SHORT TASK →
Write the next part of the passage on CEOs and nonprofit boards, picking up right after its final sentence.

DOCUMENT TEXT →
- - -

What’s changed is having confidence in the amount of information and the type of information that the board needs. As that relationship builds out between a CEO and a board of directors, there’s a comfort level and a level of real trust to say we’re trusting to see that the right information is before us and we have what we need to make sure that liability for the organization is mitigated and that there are also opportunities for individuals to engage.
Let’s be frank. There are a lot of boards out there, great organizations and nonprofits doing a lot of great work but the nonprofits attract great quality board members and have to ensure the right amount of engagement for board directors and get what they need out of these board engagements. That’s something the CEO is also responsible for as well too. When it comes to nonprofit boards and governance boards, it is to help build the board that the organization will thrive under in terms of bringing forward vision and excitement. It’s a two-way street. It’s not one way.It’s the CEO's responsibility to help build the board that the organization will really thrive under in terms of bringing forward vision and excitement. Click To Tweet
You’ve put your finger on the second most frequent complaint we hear from board members when we’re doing board interviews. I don’t want to be a rubber stamp. There’s no time to talk about the issues that matter and we don’t spend enough time on vision and strategy. We’re receiving reports from the finance committee and that’s not of interest to me. It takes discipline over time. Was it a discipline that turns into a habit or is it a habit that you form gently over time with the board?

- - -

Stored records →

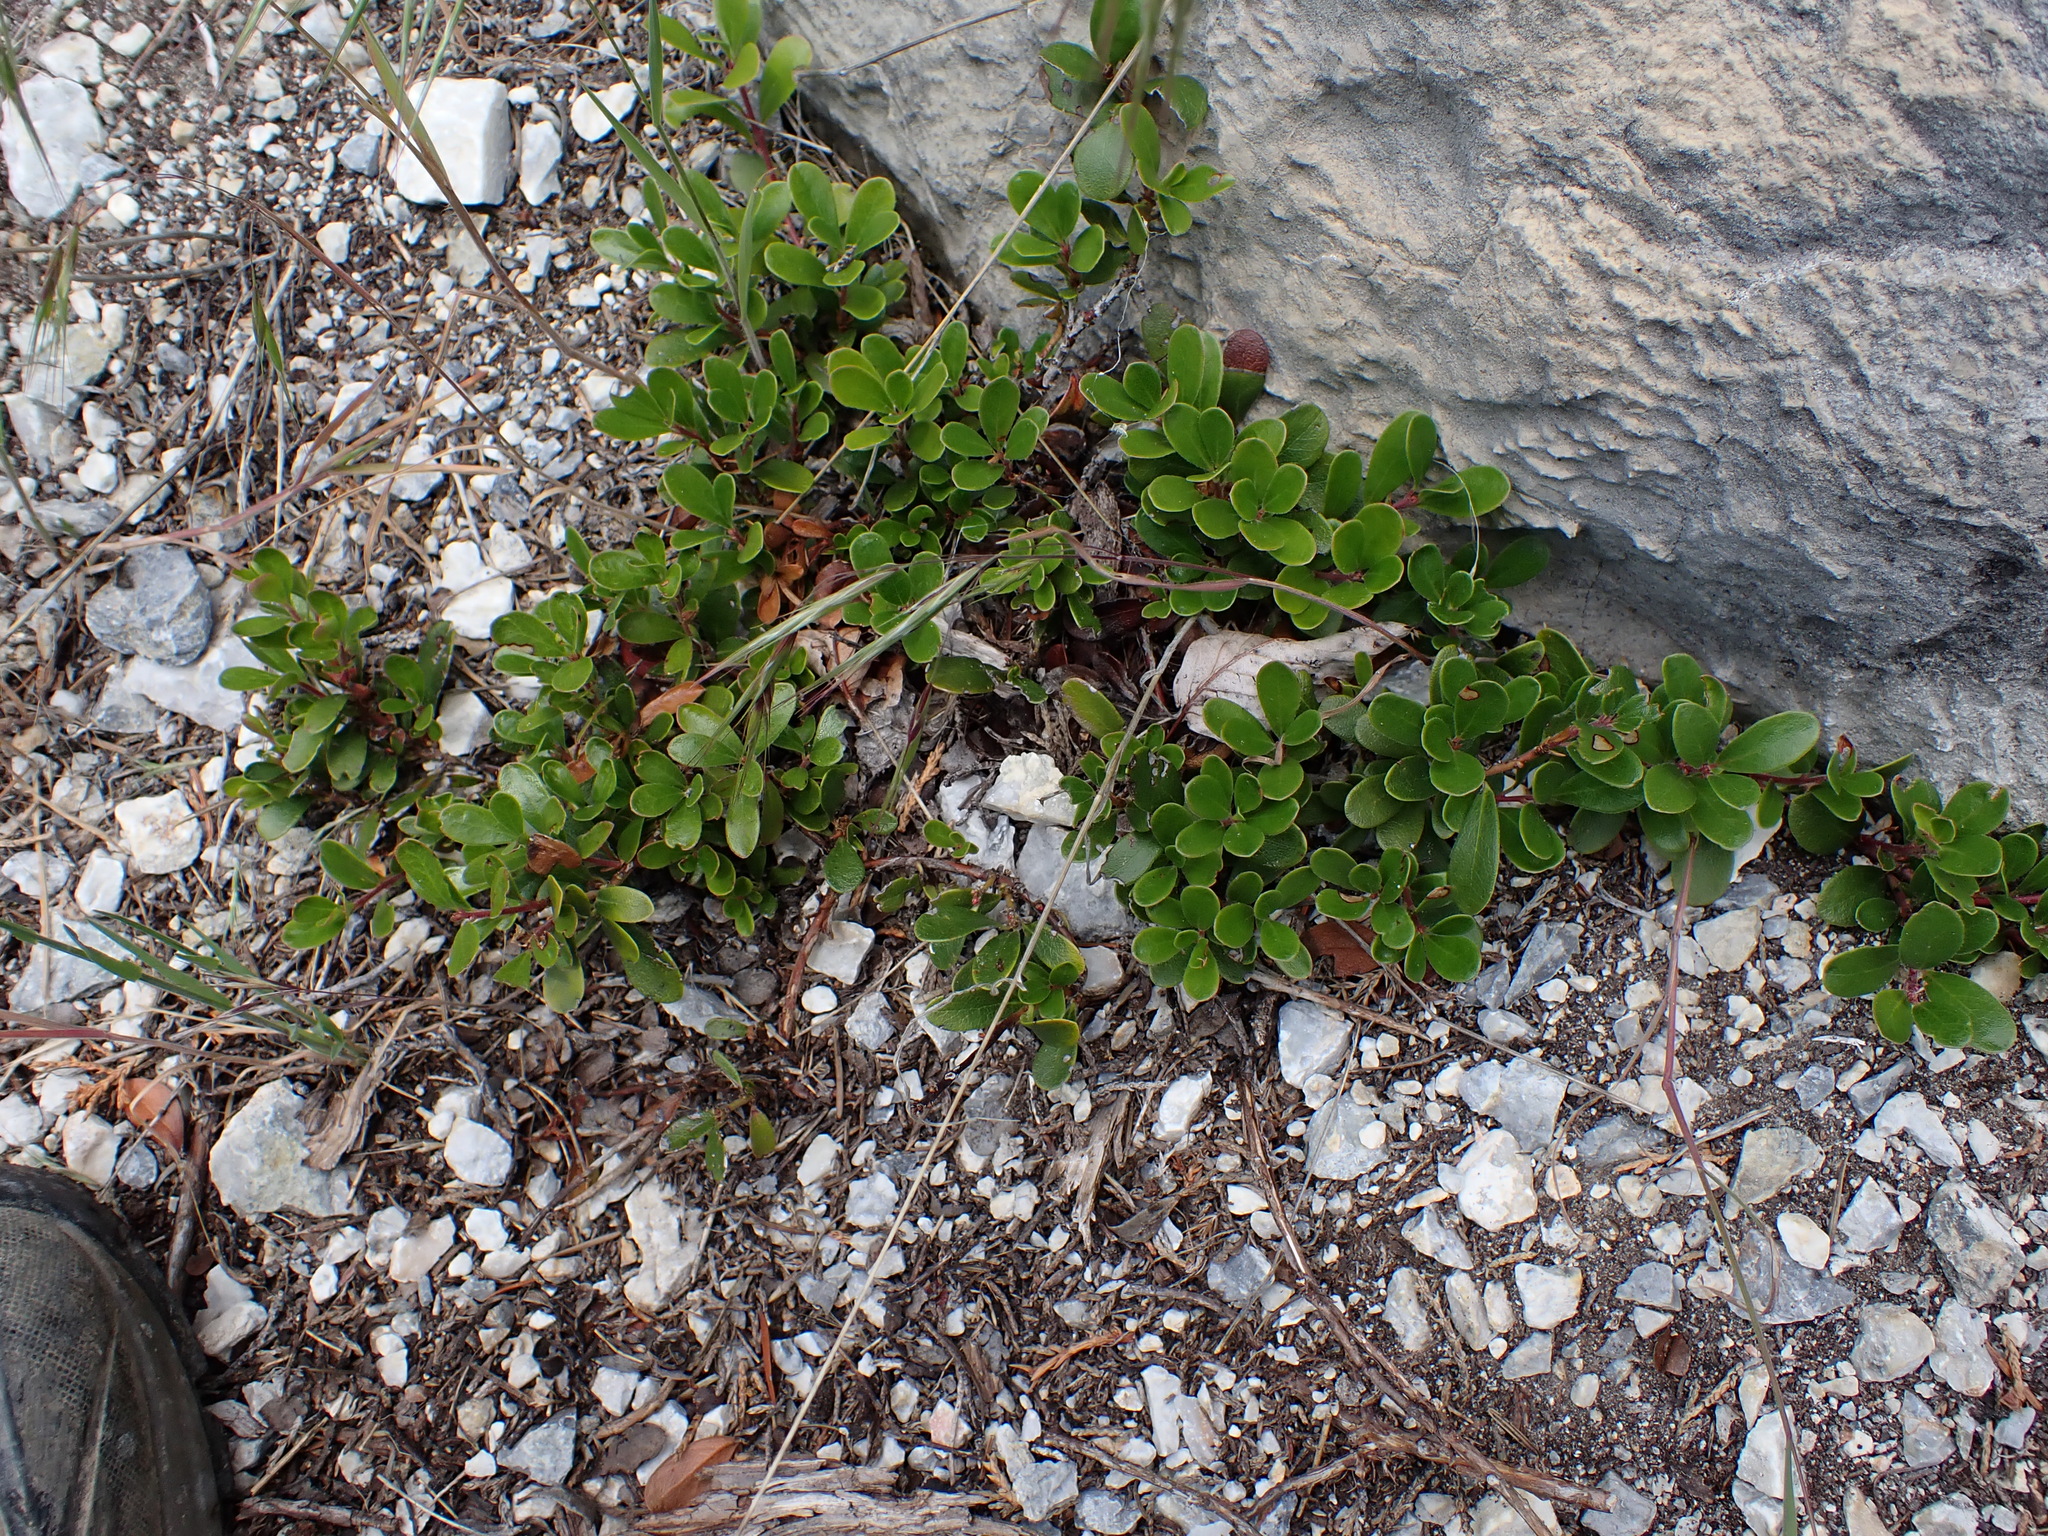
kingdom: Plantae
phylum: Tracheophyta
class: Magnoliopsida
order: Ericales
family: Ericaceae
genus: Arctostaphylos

- - -

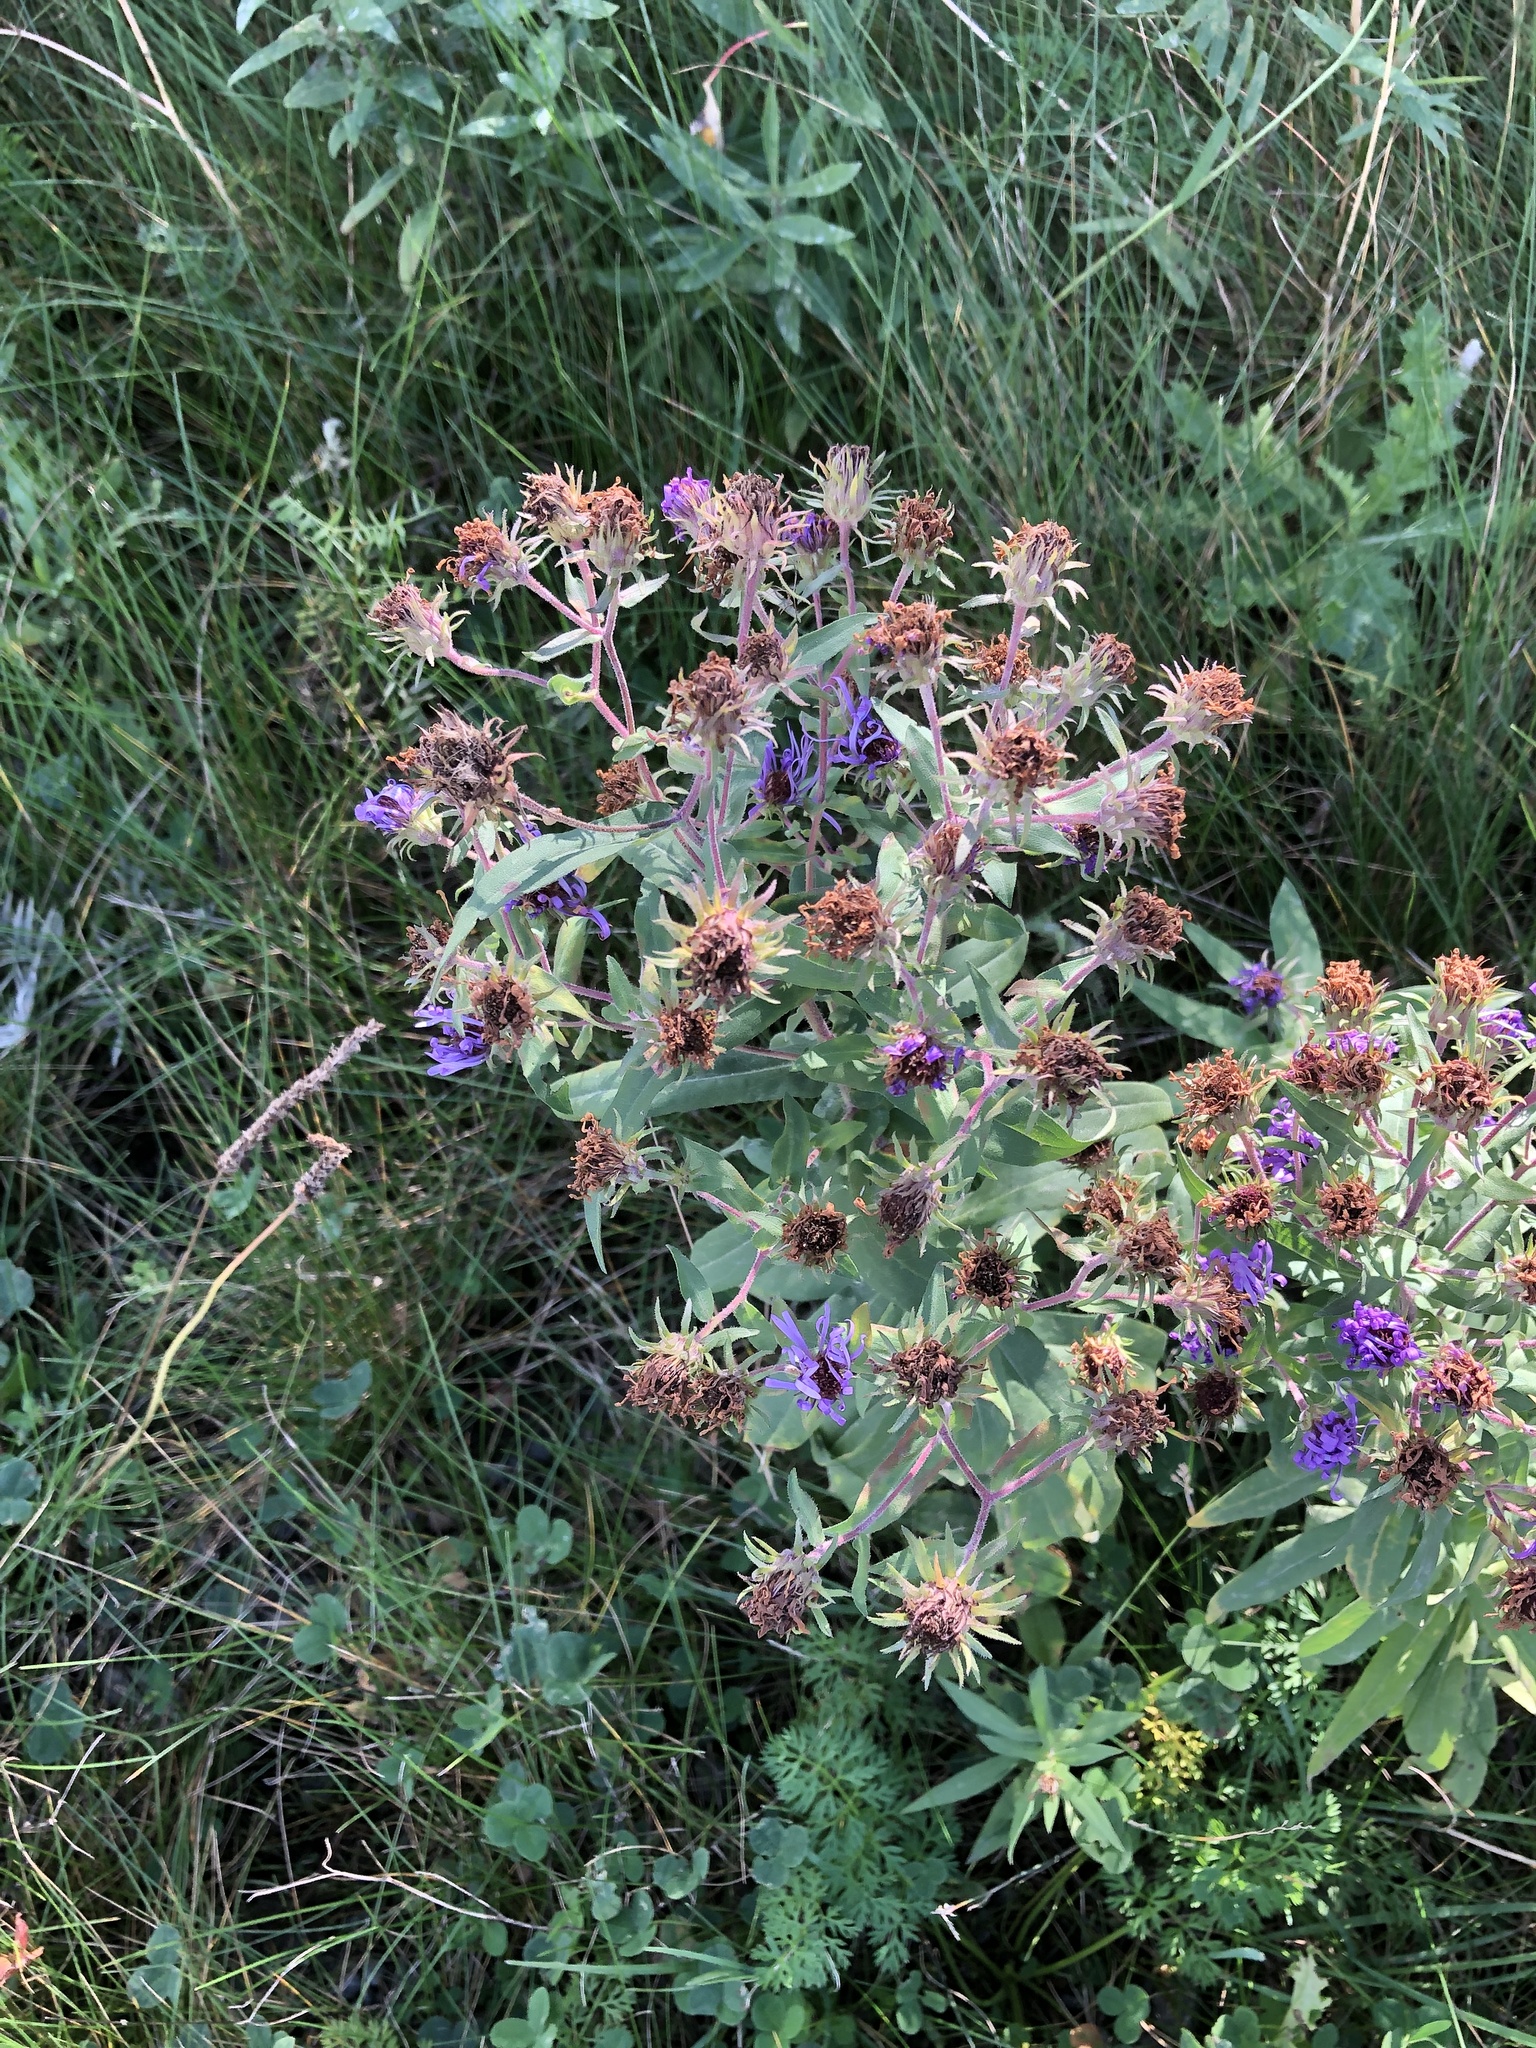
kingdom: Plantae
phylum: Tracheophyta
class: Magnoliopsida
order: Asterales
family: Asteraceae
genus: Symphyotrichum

- - -

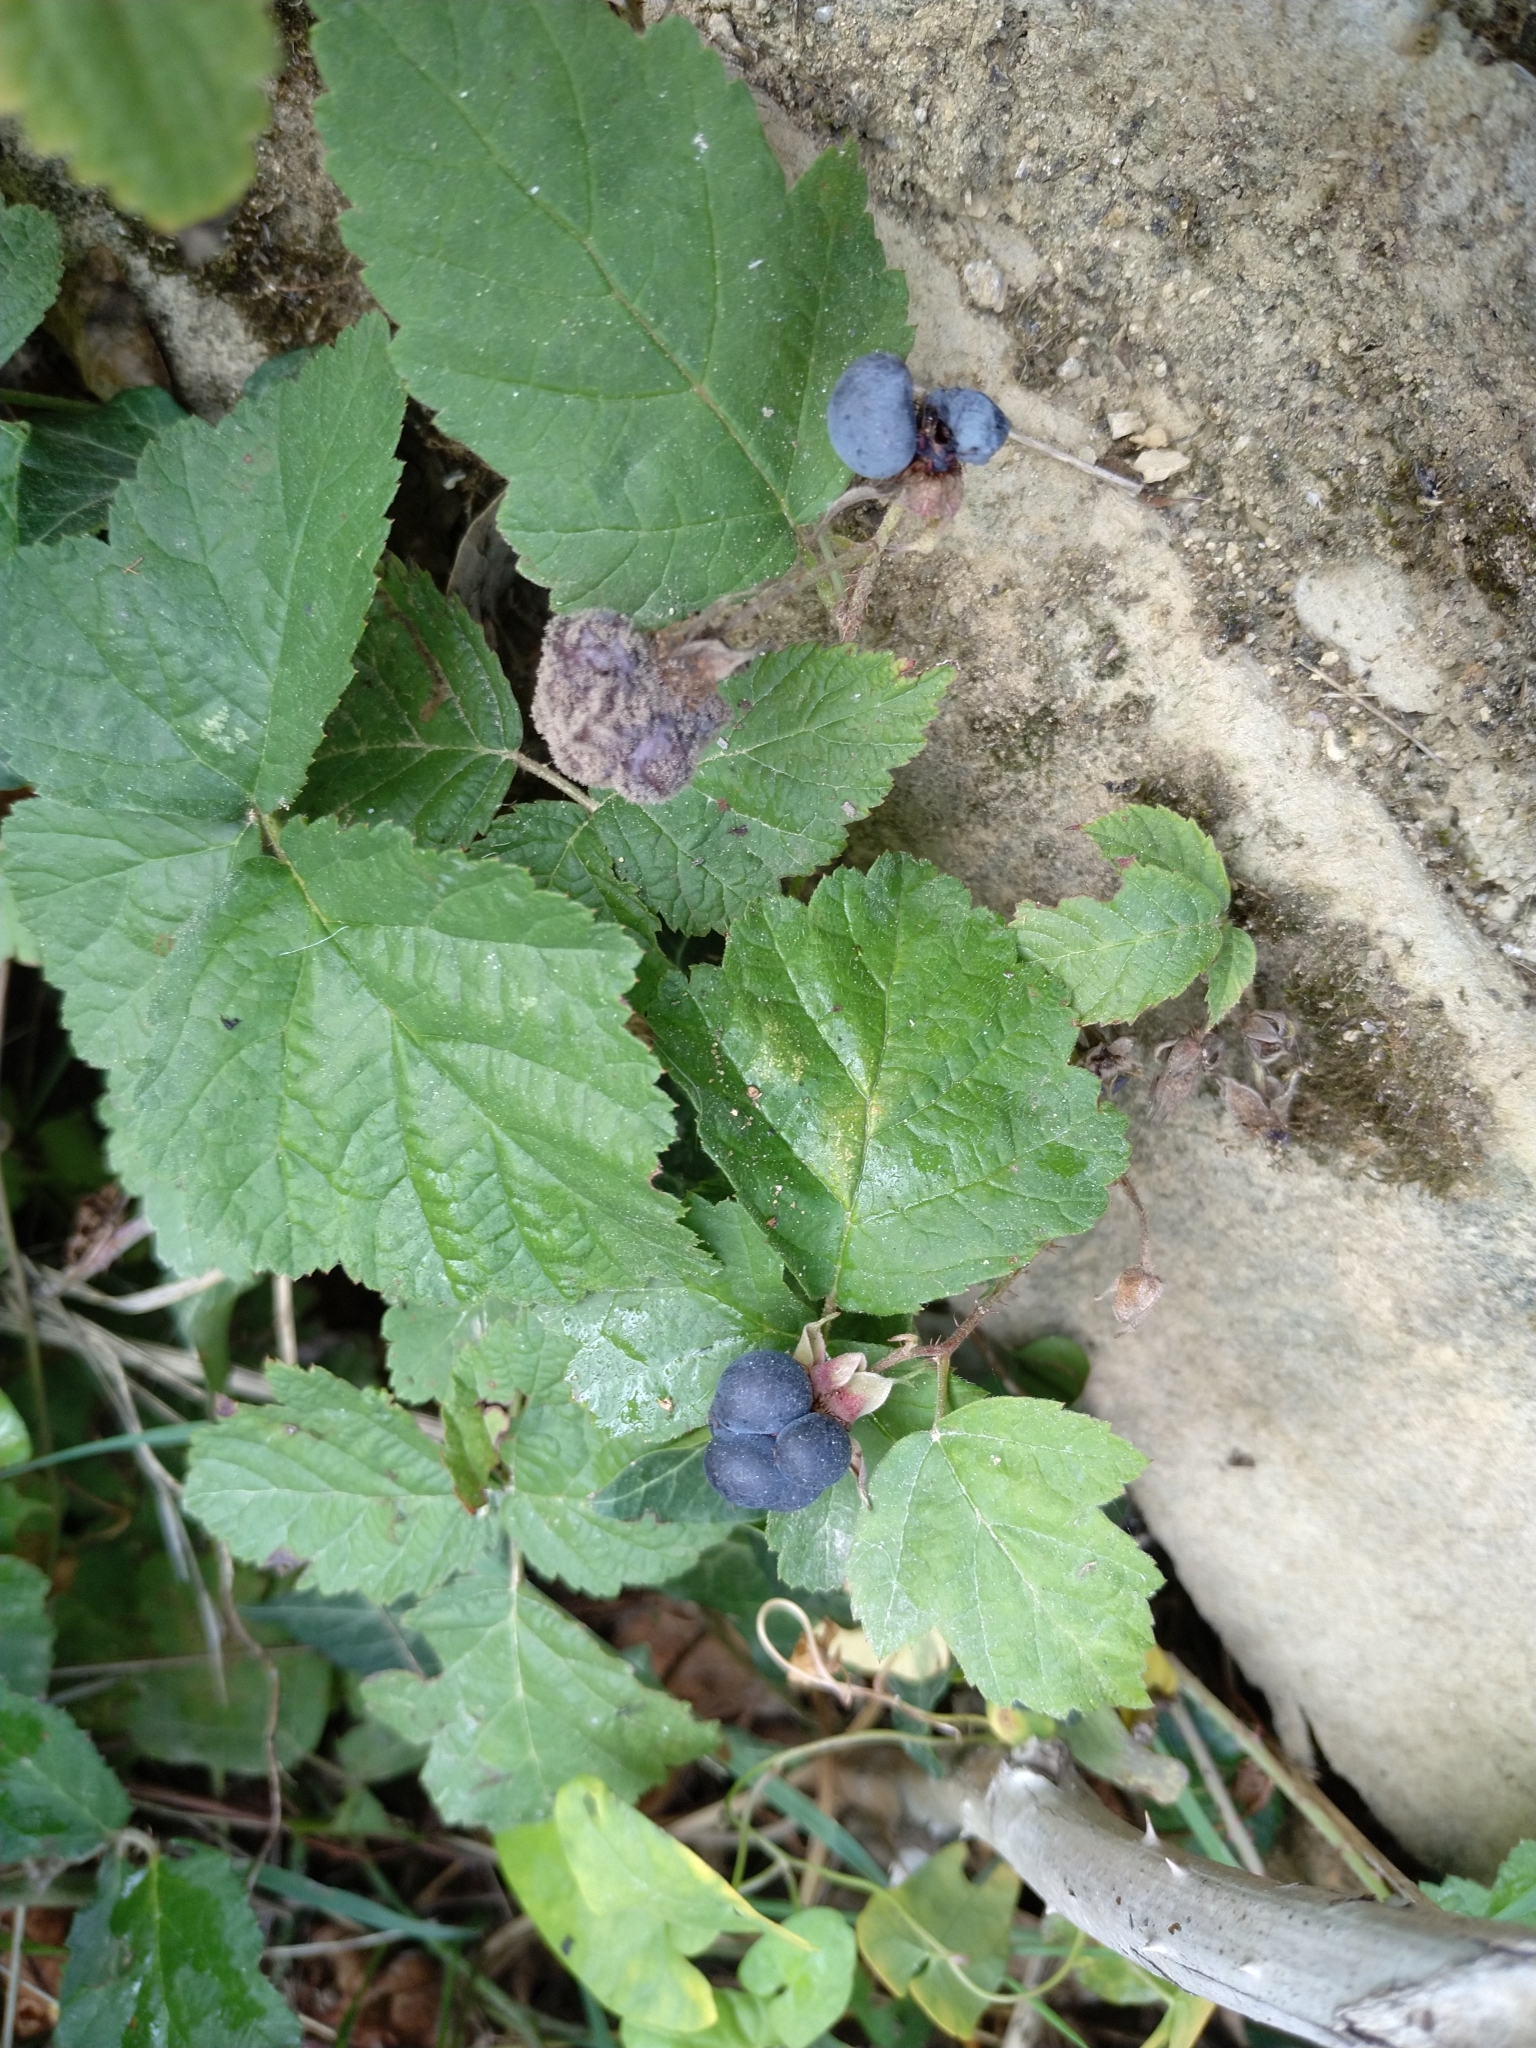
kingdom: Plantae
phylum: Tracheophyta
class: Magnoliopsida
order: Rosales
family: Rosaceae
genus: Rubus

- - -

EXPECTED OUTPUT →
It’s the discipline that forms a habit. You do need to be on the same page, have a strong board chair and be strong in terms of making sure that the board chair is representative of all the voices that are at the board table because you want to make sure every single voice is being represented. Also, work with management, especially the CEO to say, what are aspects that our must-haves.
It means must-have information that you have to have to carry out all of your fiduciary due diligence and other liability due diligence. However, how could we also make sure that we’re creating space and carving space to have generative conversations? Those generative conversations are quite often the points of engagement. From those points of engagement, what are things that are outside of these board meetings that then connect those dots of those generative conversations into actual engagements out into the community?
Those are some of the things that at DIVERSEcity we do well with our board and that every single interaction and point has a connection of a dot. That’s extremely important for board members to know that information is not coming out in silos. They’re all connected to the dots together and this is why and this is how. A strong way to fill in the whys and the hows are extremely important and I would have to say that our board is a very highly engaged board individually and also in groups as well too.
What you’ve outlined there is the evidence. It’s not about asking good questions of your board, although that’s an important part of it. It is the whole structure of how you set the meetings up and connect that outside world to the conversations around the board table. I look forward to your TED Talk or masterclass that you’re going to put together on that. It’s an issue that we see very frequently with clients around the boardroom if they want to talk about these important things.
They want to talk about these mission-critical and purpose-driven conversations. As a board, they don’t know how. I am not sure they have the right information as you said and/or they have a little bit of exploration and someone on the board goes, “Let’s make a decision.” It does take time to build that but it is deliberate in every aspect of your relationship with the board. It’s not just a 45-minute section on the agenda.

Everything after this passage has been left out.